→ Exercise description: A bare number is the expected answer: the count of lines in the records that contain the word "PROCESO".

Data records:
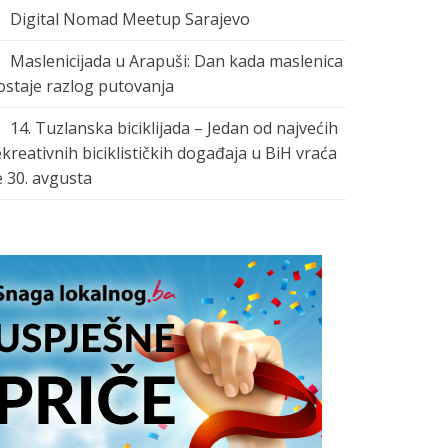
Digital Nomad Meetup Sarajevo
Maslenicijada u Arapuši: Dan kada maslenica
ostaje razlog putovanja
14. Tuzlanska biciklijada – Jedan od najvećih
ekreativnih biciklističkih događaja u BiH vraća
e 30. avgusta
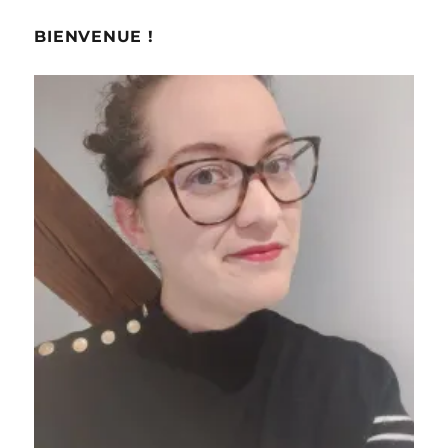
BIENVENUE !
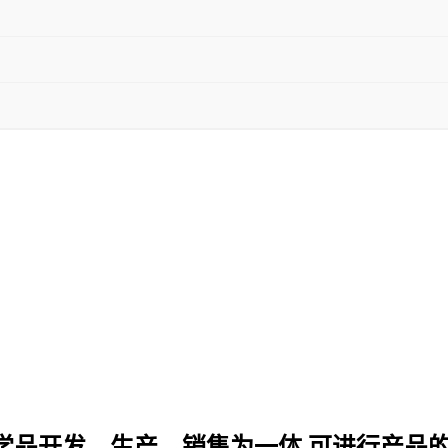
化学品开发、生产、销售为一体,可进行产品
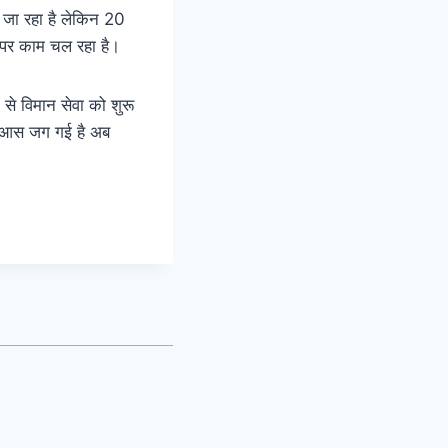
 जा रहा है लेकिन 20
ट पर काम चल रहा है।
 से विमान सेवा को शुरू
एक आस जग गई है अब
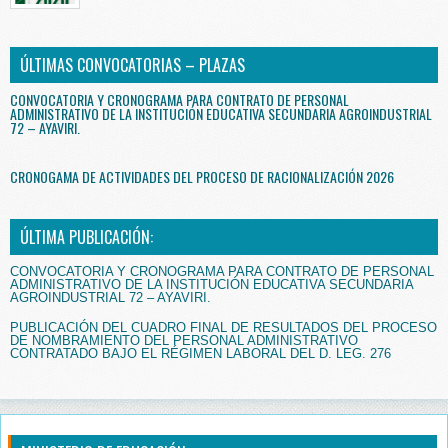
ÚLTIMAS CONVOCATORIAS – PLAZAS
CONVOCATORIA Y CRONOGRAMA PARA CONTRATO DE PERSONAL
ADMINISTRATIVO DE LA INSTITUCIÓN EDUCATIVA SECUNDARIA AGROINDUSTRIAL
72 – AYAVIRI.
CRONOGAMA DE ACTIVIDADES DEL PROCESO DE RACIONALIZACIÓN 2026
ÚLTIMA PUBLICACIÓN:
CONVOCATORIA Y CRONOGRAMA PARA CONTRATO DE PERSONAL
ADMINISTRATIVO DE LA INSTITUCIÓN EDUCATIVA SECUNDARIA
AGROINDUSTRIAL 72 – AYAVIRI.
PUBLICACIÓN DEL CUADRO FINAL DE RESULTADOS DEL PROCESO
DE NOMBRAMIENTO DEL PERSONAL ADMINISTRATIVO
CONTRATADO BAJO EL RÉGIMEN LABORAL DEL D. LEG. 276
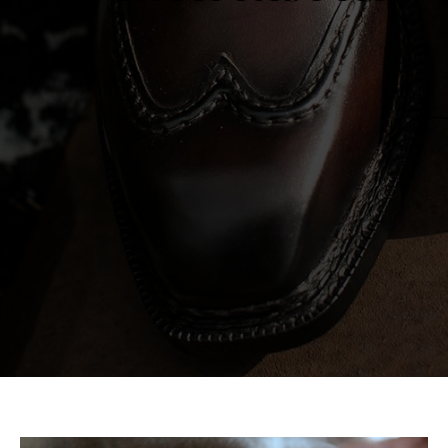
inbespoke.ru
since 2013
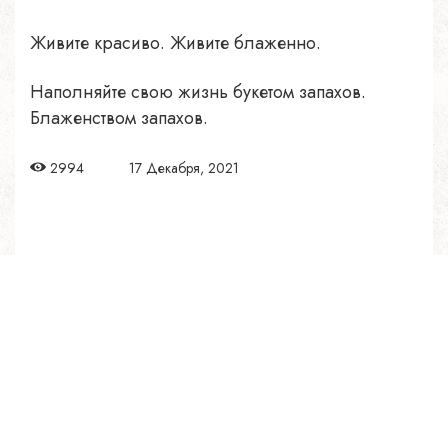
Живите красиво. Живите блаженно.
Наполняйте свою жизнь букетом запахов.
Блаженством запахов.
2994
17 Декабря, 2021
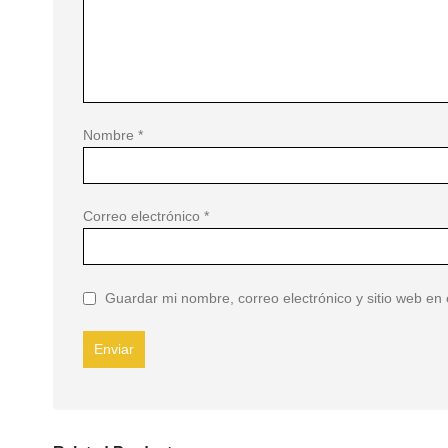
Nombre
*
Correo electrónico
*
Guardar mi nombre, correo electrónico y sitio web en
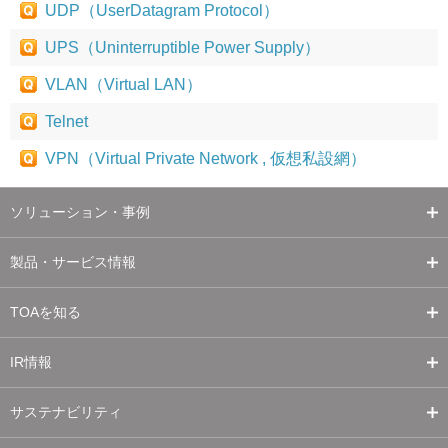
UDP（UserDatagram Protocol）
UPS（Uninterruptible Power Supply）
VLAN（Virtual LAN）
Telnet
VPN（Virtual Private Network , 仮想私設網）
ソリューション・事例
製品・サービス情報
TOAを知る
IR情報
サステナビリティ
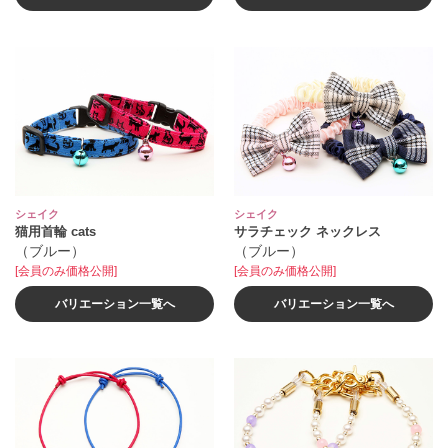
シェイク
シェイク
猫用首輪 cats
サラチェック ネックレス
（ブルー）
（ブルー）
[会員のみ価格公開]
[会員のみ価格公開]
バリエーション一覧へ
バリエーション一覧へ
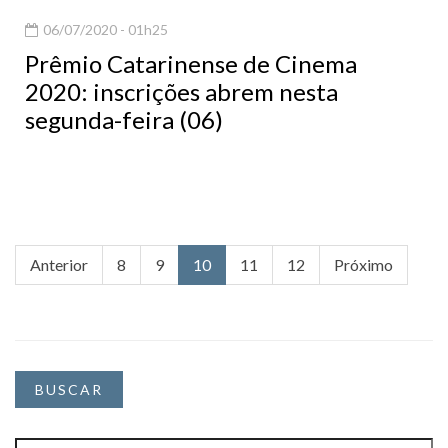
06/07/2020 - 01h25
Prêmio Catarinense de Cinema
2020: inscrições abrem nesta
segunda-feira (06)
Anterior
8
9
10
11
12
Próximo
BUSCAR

→ Exercise solution: 2